Has anyone looked into dorsaVI (DVL). Looks like a potential competitor to CAT.
They have 'movement monitoring IP'. Not sure if their products are complementary to CAT or in direct competition, so a little more research needed. 
It's interesting to see that they are not only targeting elite sporting area, but also workplace health and safety.

A quick look at the accounts shows they are certainly not ahead of CAT in terms of commercial success, posting an EBIT loss of $4.6m on revenue of $1.3m.


----------



## omac (9 February 2016)

VSntchr said:


> Has anyone looked into dorsaVI (DVL). Looks like a potential competitor to CAT.
> They have 'movement monitoring IP'. Not sure if their products are complementary to CAT or in direct competition, so a little more research needed.
> It's interesting to see that they are not only targeting elite sporting area, but also workplace health and safety.
> 
> A quick look at the accounts shows they are certainly not ahead of CAT in terms of commercial success, posting an EBIT loss of $4.6m on revenue of $1.3m.




i remember looking at them a while ago and it looked like the focus was more physio/rehab/prehab rather than on field sports. it looks like they've increased their scope now though.

https://www.linkedin.com/pulse/50-tech-superbowl-clyde-hutchinson

This graphic is interesting and still puts dorsavi on the wellness side of things. not sure on the differences in the actual units and how easy it would be for them to spread to analytics. It looks to me like statsports is the main competitor. they have a similar number of employees, their twitter has just as similar number of followers, looks to be big in euro football (twit pics of messi et al) and a number of professional american teams, also have the deal with SAP.


----------



## leyy (22 February 2016)

Has anyone being following CAT?

it's being moving north very well despite volatile conditions the last two weeks.

CAT reports on Thursday 25th, so hoping for some positive news and good results.


cheers


----------



## VSntchr (28 April 2016)

VSntchr said:


> Has anyone looked into dorsaVI (DVL). Looks like a potential competitor to CAT.



Pretty convinced that DVL is more complementary to CAT than a competitor. CAT is definitely an "in-game" product whereas DVL looks like it is more used for rehab and "back-to-play" decisions.

The market took a liking to the 4C released today. At the half year report it seemed that the target of 8k unit sales for the full year was quite ambitious. Now with the just one quarter remaining it looks more obtainable. The company states that historically the 4Q result comprises 36% of annual sales. With 69% of the target already accounted for, this bodes well. 
Looks like CAT has customers that like to get their orders in before EOFY and ensure that they spend their allocated budgets, similar to the IT services sector.
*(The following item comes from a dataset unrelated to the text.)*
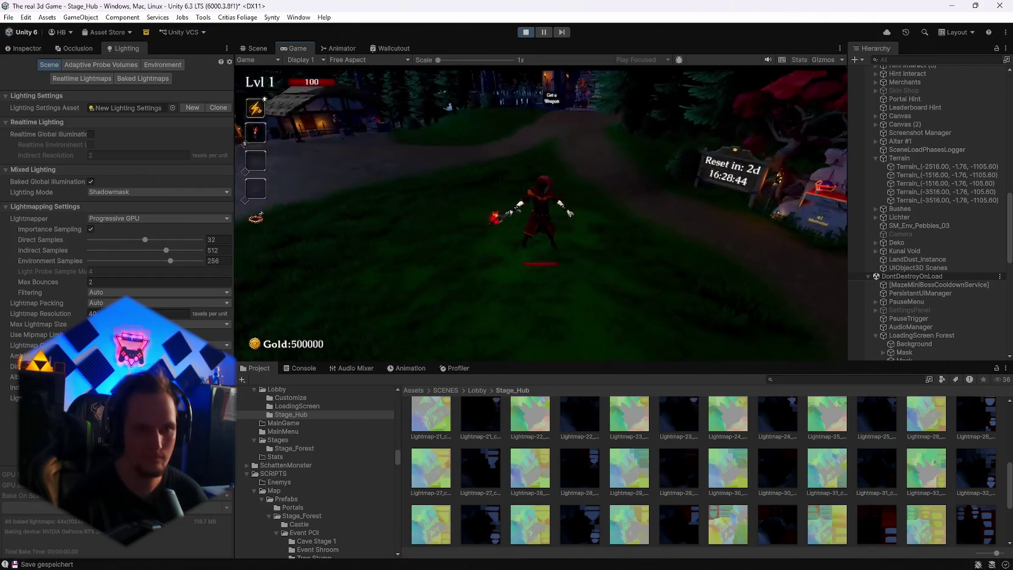
key(d)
Chart looks good for a BO play...


----------



## McLovin (29 April 2016)

Q2 and Q3 have now both exceeded last year's Q4, a first. Q3 has also exceeded Q2, again a first. I was looking for explosive growth and it appears to be starting. The target of 8,000, set in March, has a pretty good chance of being beaten on the current momentum, imo.


----------



## JJZ (16 May 2016)

Spotted this in today's Age website, thought it might of interest to some... 

JJZ


http://www.theage.com.au/technology...TE006&promote_channel=edmail&mbnr=MTEwNjkzOTg


----------



## leyy (8 June 2016)

Strong day with a gain of 7% with no news.

anyone still following CAT?

maybe a positive announcement is along the grapevine.

Sitting on a nice 118% gain so far, so will sit tight and stay on the uptrend.


----------



## VSntchr (5 July 2016)

CAT announcement out today delivering upgrade to 8354 units (prev 8000). Subscription units now 57% up from 51% PCP. This means most of revenue uplift is booked as recurring revenue base and felt from FY17 onwards rather than a one-off hit to FY16.
Quarterly unit sales look fantastic:



Also, company talking about "enhancing the offering within the ecosystem".


----------



## McLovin (5 July 2016)

McLovin said:


> Q2 and Q3 have now both exceeded last year's Q4, a first. Q3 has also exceeded Q2, again a first. I was looking for explosive growth and it appears to be starting. The target of 8,000, set in March, has a pretty good chance of being beaten on the current momentum, imo.




And now Q416 will beat the entire 2H15. 



			
				VSntchr said:
			
		

> Subscription units now 57% up from 51% PCP




Subscriptions keep ticking up, even as unit sales grow strongly. Nice. The ability to benchmark across a group of players in a league or even wider is a pretty core strength to the CAT product, imo.


----------



## leyy (13 July 2016)

I am surprised that there has been no news here.

CAT just announced a HUGE acquisition of XOS Technologies and PLAYERTEK $84M deal.

Just finished reading all the details about the deal and i am very excited! This acquisition makes perfect sense as they currently supply elites the wearable and XOS provides the video and analytical data and has huge market share in USA. The PLAYERTEK acquisition will focus on a low cost (COGS) for the amateur pro market (not elite).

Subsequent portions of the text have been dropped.